Der Kleine hatte keine Kraft mehr, aufzustehen und blieb liegen, wo der Mann ihn hingeworfen hatte. Tränen rannten ihm übers Gesicht. Ihm tat alles weh und er fühlte sich so unendlich schwach. Zum Glück hatte er Ba mitgenommen. Ohne ihn wollte er nicht sterben. Er wollte nicht alleine sterben. Jemand musste bei ihm sein, sonst würde er sich einsam fühlen. Der kleine Junge war bereit dafür, er wusste nicht, was ihn erwartete, er wusste nur, dass es eine Erlösung sein würde. Er würde sein qualvolles Leben, das voll von Hunger und Leid war, hinter sich lassen, und in eine neue Welt eintauchen. Eine Welt, in der es Hunger und Durst nicht gab, in der Armut ein Fremdwort war und in der er seine Mutter wiedersehen würde. Das war seine Vorstellung des Jenseits, die Vorstellung eines 4-5-Jährigen, der einfach nur leben wollte, aber ohne das, was ihn traurig machte. Er hatte keine Angst vor dem Tod, denn es war ihm klar, dass es nicht mehr schlimmer als jetzt werden konnte. Und selbst wenn es danach zu ende war, es war besser tot zu sein, als mit Hunger und Armut zu leben.

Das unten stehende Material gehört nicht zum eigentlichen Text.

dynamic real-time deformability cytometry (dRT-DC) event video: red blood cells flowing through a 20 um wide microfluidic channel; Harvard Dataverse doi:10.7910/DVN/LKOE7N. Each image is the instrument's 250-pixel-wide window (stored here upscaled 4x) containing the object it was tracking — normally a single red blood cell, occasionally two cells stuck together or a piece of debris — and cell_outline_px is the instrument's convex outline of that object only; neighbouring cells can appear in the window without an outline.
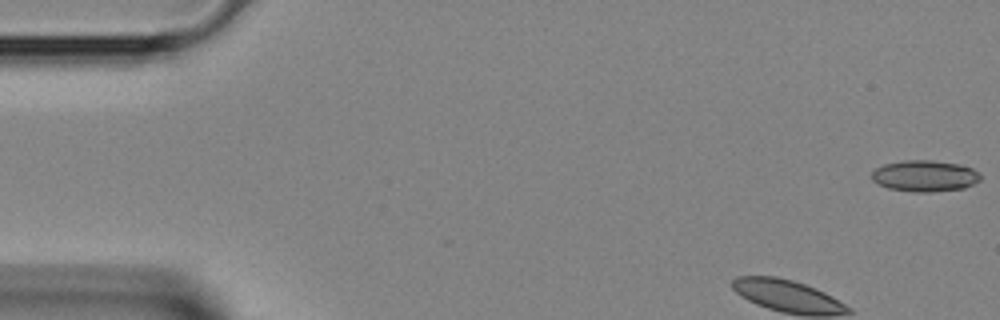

Der Kleine schlief langsam ein. Er träumte, dass er auf einer riesigen, grünen, saftigen Wiese war, überall waren Apfelbäume, Kirschenbäume, Birnenbäume mit Unmengen von Früchten, irgendwo plätscherte ein Fluss, Schmetterlinge flogen herum und die Sonne schien so freundlich, wie sie es noch nie getan hatte. Inmitten dieser Pracht stand ein kleines Häuschen. Die Tür öffnete sich von ihnen und der Junge sah seine Mutter, die ihm fröhlich zuwinkte, er solle kommen, das Essen sei fertig. Essen! Das war für ihn das größte Glück. Aber war das überhaupt ein Traum? Am Marktplatz, im Sand lag ein kleiner toter Junge, der verhungert war, neben ihm lag sein bester Freund, der ihn nie verlassen hatte, das Stofftier Ba.